Schlegel P N, Girardi S K
James Buchanan Brady Foundation, Department of Urology, New York Hospital-Cornell Medical Center, New York 10021, USA.
J Clin Endocrinol Metab. 1997 Mar;82(3):709-16. doi: 10.1210/jcem.82.3.3785.
Since the first U.S. report of a successful delivery from in vitro fertilization in 1982 (65), progress in the field of assisted reproduction and micromanipulation has been truly dramatic. Perhaps the most exciting advances have been in the area of male factor infertility. Couples who previously would have been offered donor insemination or adoption are now achieving pregnancies despite severe impairments in semen quality, the presence of only single numbers of sperm in the ejaculate, or unreconstructable reproductive tract obstruction. Techniques of micromanipulation that were revolutionary less than five yr ago are now obsolete, replaced by even more successful methods. Even nonobstructive azoospermia resulting from maturation arrest or other impairments in germ cell development have been added to the list of treatable factors in male infertility, as sperm can frequently be extracted directly from testicular parenchyma that is aspirated or surgically biopsied. For patients without sperm in the testicular parenchyma, round spermatid or secondary spermatocyte injections are at least theoretically possible. Several important questions remain with regard to IVF-ICSI. 1) What should be the specific indications for IVF and IVF-ICSI? Should IVF alone ever be used for male factor infertility? 2) What are the reasons for failure to achieve pregnancy after ICSI, which still represent over half of our attempts at achieving ongoing pregnancies? 3) Can we be certain that using severely impaired or less mature sperm will not result in significant birth defects or in genetic abnormalities that could affect the offspring in adolescence or adulthood? 4) What is the most successful and cost effective approach for the infertile couple with impaired semen parameters? For couples with male factor infertility, careful evaluation and treatment of the man should be considered before assisted reproduction, including ICSI. Contemporary application of ICSI for severe male factor infertility can allow pregnancy rates up to 52% (33), with ongoing pregnancy and live delivery rates as high as 37% per IVF cycle attempt (27). As long as viable sperm are present in the ejaculate or retrievable from the reproductive tract, then ICSI procedures can be applied.
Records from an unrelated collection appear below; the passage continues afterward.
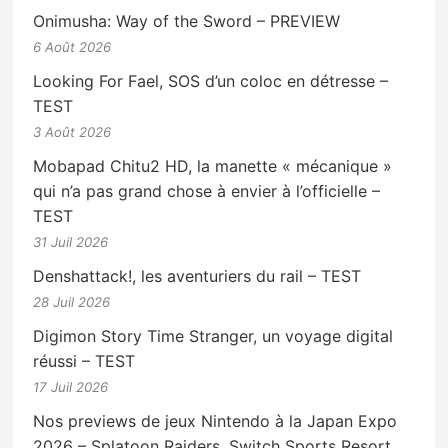
Onimusha: Way of the Sword – PREVIEW
6 Août 2026
Looking For Fael, SOS d’un coloc en détresse –
TEST
3 Août 2026
Mobapad Chitu2 HD, la manette « mécanique »
qui n’a pas grand chose à envier à l’officielle –
TEST
31 Juil 2026
Denshattack!, les aventuriers du rail – TEST
28 Juil 2026
Digimon Story Time Stranger, un voyage digital
réussi – TEST
17 Juil 2026
Nos previews de jeux Nintendo à la Japan Expo
2026 – Splatoon Raiders, Switch Sports Resort,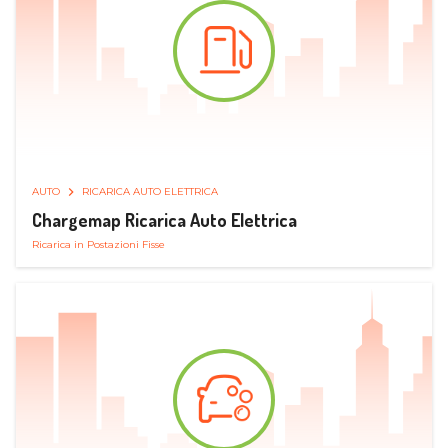
AUTO
RICARICA AUTO ELETTRICA
Chargemap Ricarica Auto Elettrica
Ricarica in Postazioni Fisse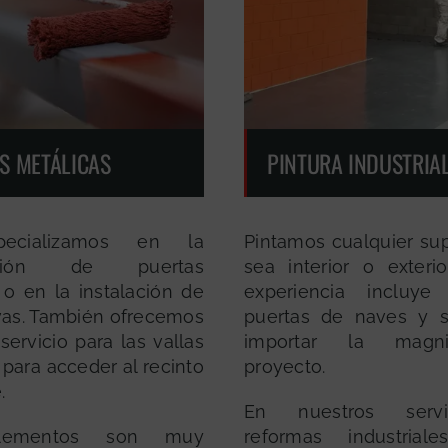
S METÁLICAS
PINTURA INDUSTRIA
ecializamos en la
Pintamos cualquier sup
ación de puertas
sea interior o exterio
 o en la instalación de
experiencia incluye 
as. También ofrecemos
puertas de naves y s
ervicio para las vallas
importar la magn
 para acceder al recinto
proyecto.
.
En nuestros serv
lementos son muy
reformas industrial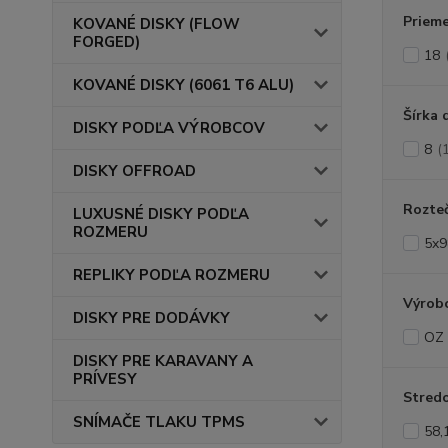
Prieme
KOVANÉ DISKY (FLOW
FORGED)
18
KOVANÉ DISKY (6061 T6 ALU)
Šírka 
DISKY PODĽA VÝROBCOV
8
(
DISKY OFFROAD
Rozte
LUXUSNÉ DISKY PODĽA
ROZMERU
5x9
REPLIKY PODĽA ROZMERU
Výrob
DISKY PRE DODÁVKY
OZ
DISKY PRE KARAVANY A
PRÍVESY
Stredo
SNÍMAČE TLAKU TPMS
58,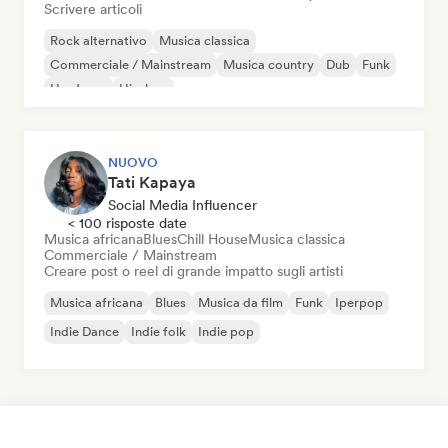
Scrivere articoli
Rock alternativo
Musica classica
Commerciale / Mainstream
Musica country
Dub
Funk
Hardcore
Hip-hop
NUOVO
Tati Kapaya
Social Media Influencer
< 100 risposte date
Musica africana
Blues
Chill House
Musica classica
Commerciale / Mainstream
Creare post o reel di grande impatto sugli artisti
Musica africana
Blues
Musica da film
Funk
Iperpop
Indie Dance
Indie folk
Indie pop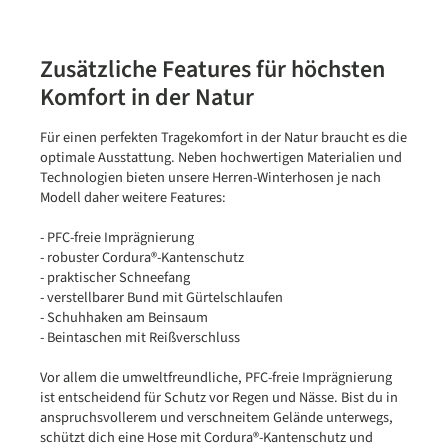
Zusätzliche Features für höchsten
Komfort in der Natur
Für einen perfekten Tragekomfort in der Natur braucht es die
optimale Ausstattung. Neben hochwertigen Materialien und
Technologien bieten unsere Herren-Winterhosen je nach
Modell daher weitere Features:
- PFC-freie Imprägnierung
- robuster Cordura®​-Kantenschutz
- praktischer Schneefang
- verstellbarer Bund mit Gürtelschlaufen
- Schuhhaken am Beinsaum
- Beintaschen mit Reißverschluss
Vor allem die umweltfreundliche, PFC-freie Imprägnierung
ist entscheidend für Schutz vor Regen und Nässe. Bist du in
anspruchsvollerem und verschneitem Gelände unterwegs,
schützt dich eine Hose mit Cordura®-Kantenschutz und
自1982年美国首次报道体外受精成功分娩以来(65),辅助生殖和显微操作领域取得了巨大进展。也许最令人兴奋的进展是在男性因素不育领域。以前只能选择供体人工授精或领养的夫妇,现在即使精液质量严重受损、射精中只有少量精子或生殖道梗阻无法修复,也能成功怀孕。不到五年前还具有革命性的显微操作技术现在已经过时,被更成功的方法所取代。即使是由成熟停滞或生殖细胞发育的其他损伤导致的非梗阻性无精子症,也已被列入男性不育的可治疗因素清单,因为精子通常可以直接从吸出或手术活检的睾丸实质中提取。对于睾丸实质中没有精子的患者,至少从理论上讲,圆形精子细胞或次级精母细胞注射是可行的。关于体外受精-卵胞浆内单精子注射(IVF-ICSI)仍有几个重要问题。1)IVF和IVF-ICSI的具体适应症应该是什么?单独的IVF是否应该用于男性因素不育?2)ICSI后未能怀孕的原因是什么,这仍然占我们实现持续妊娠尝试的一半以上?3)我们能否确定使用严重受损或不太成熟的精子不会导致严重的出生缺陷或影响青少年或成年后代的基因异常?4)对于精液参数受损的不育夫妇,最成功且最具成本效益的方法是什么?对于男性因素不育的夫妇,在进行辅助生殖(包括ICSI)之前,应考虑对男方进行仔细评估和治疗。ICSI在严重男性因素不育中的当代应用可使妊娠率高达%(33),每个IVF周期尝试的持续妊娠和活产率高达37%(27)。只要射精中有活精子或可从生殖道中获取,就可以应用ICSI程序。